People like to talk a lot about luck, and the traits that make people lucky. But if you’re awake and following your intuition, you’ll feel grounded, secure, and like you’re on the right path. Sometimes this means doors open without being pushed (“luck”) and sometimes you have to push (“work”). When I know I can trust my instinct, I will not steer myself in the wrong direction. I don’t need to spend so much time thinking about what I want to do, I just need to be present, and trust that I will pick up the correct threads.
I started reading this book, Trickster Makes This World: Mischief, Myth, and Art – & there are so many little messages that have me saying “YES YES THAT IS IT” that I may need to actually type out the whole book here. A handful of favorites:
The Yoruba believe that before we are born we meet the High God and request the life we want. Although the too-greedy may find their requests denied, within limits we can choose our fate. Unfortunately, at the moment of birth the soul forgets all that has transpired; therefore, when men and women feel they’ve gotten off-track, when the way seems confused and knotted up, they go to the diviner in hopes of seeing once again the design of things as it is remembered in heaven.

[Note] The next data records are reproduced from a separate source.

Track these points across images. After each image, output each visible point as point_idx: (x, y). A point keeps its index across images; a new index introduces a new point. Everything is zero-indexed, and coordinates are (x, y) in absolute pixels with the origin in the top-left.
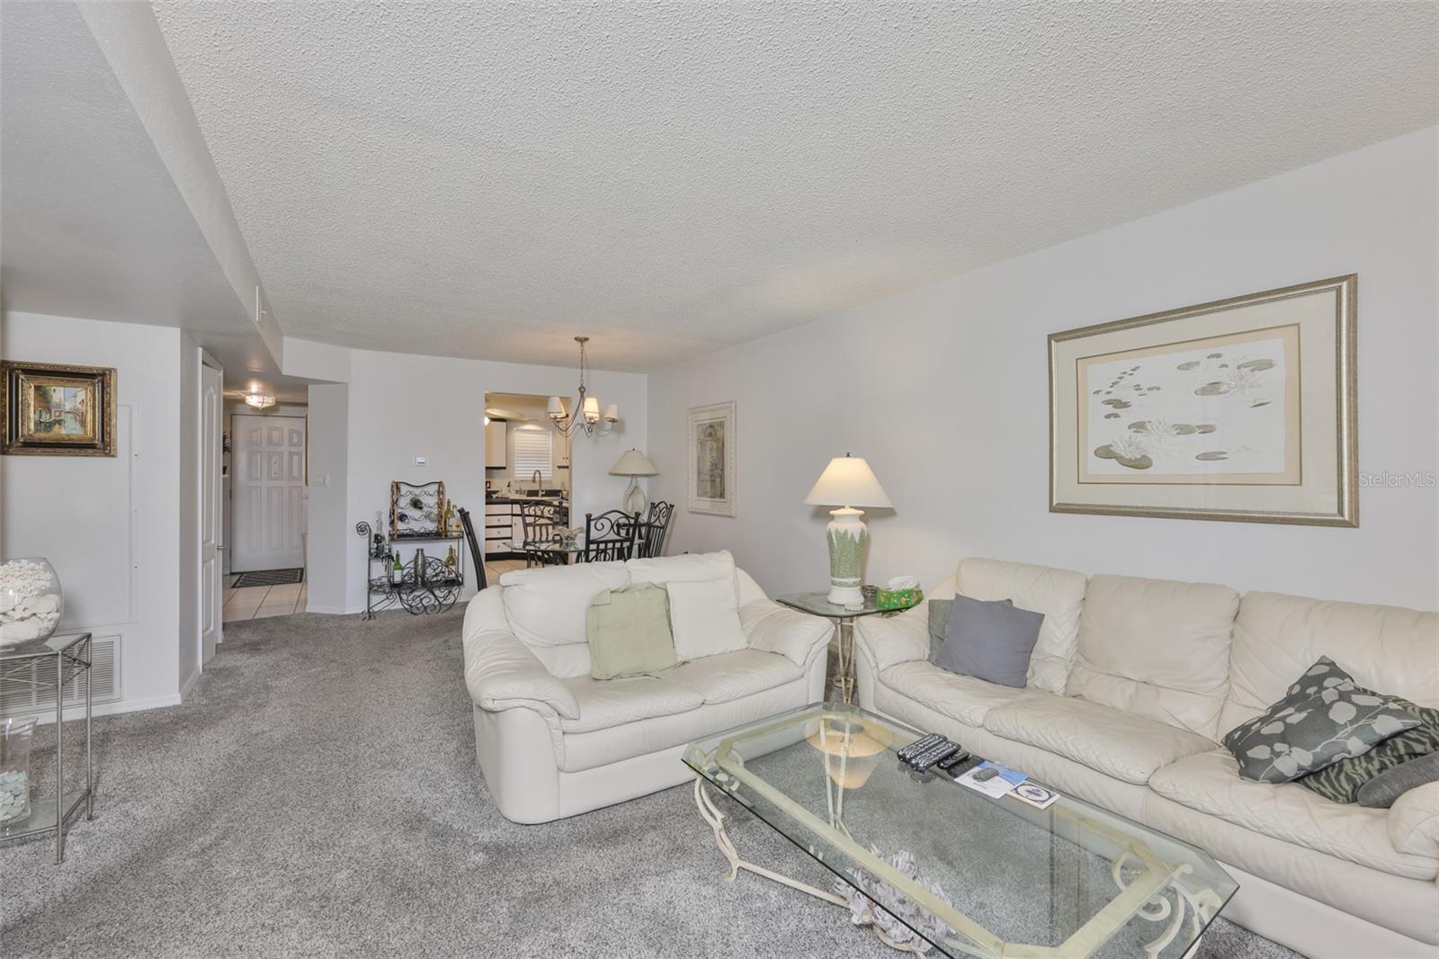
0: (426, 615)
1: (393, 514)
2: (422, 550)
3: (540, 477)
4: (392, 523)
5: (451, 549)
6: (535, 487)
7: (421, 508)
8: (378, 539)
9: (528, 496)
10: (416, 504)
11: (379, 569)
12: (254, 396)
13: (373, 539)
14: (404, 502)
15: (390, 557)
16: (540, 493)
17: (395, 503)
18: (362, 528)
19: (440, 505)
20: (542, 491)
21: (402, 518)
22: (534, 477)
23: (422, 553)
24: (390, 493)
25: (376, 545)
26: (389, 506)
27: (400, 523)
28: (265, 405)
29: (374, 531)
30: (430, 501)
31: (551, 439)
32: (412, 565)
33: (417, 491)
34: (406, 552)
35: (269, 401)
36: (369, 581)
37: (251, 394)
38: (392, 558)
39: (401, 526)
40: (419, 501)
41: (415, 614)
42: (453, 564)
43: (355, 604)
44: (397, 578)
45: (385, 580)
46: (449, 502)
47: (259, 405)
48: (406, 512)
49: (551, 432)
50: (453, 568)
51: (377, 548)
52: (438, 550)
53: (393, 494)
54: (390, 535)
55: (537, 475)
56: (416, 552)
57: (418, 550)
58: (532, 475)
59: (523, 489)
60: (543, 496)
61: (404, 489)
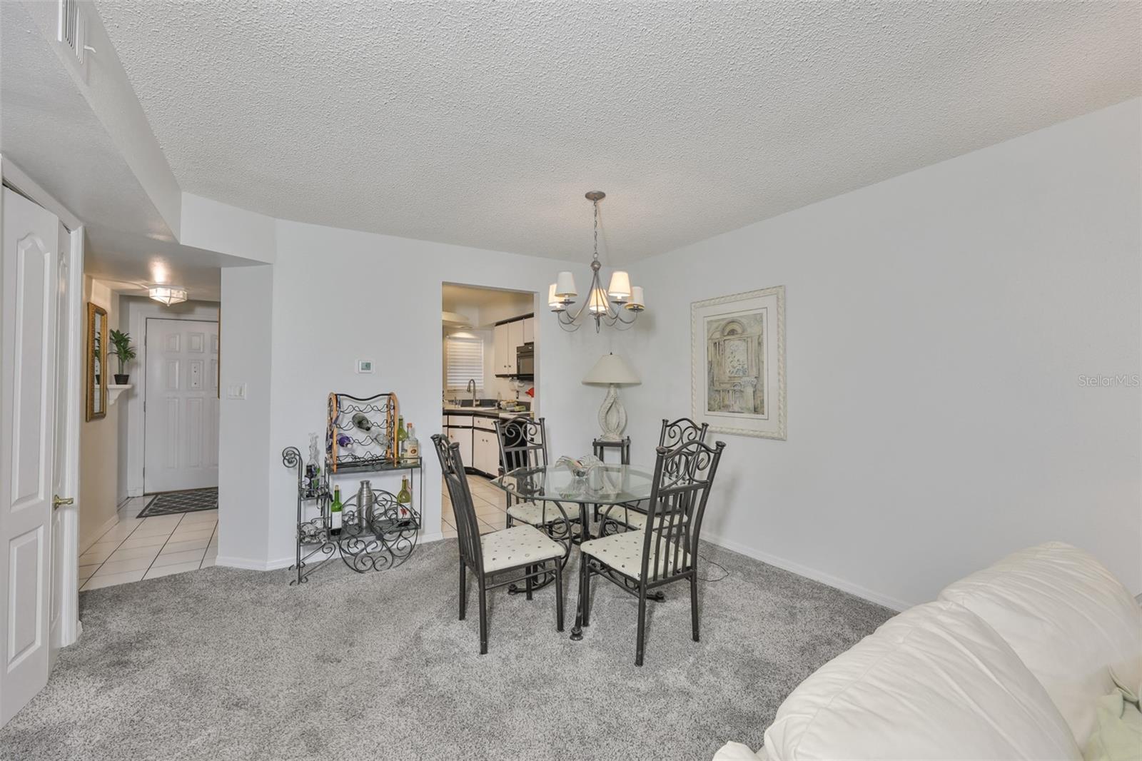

Turning things over to chance, letting them fall as they may, means in this case “forgetting the hand,” which in turn means, first of all, getting away from the hand’s acquired and habitual gestures.
More conservative minds deprive coincidence of meaning by treating it as background noise or garbage, but the shape-shifting mind pesters the distinction between accident and essence and remakes this world out of whatever happens.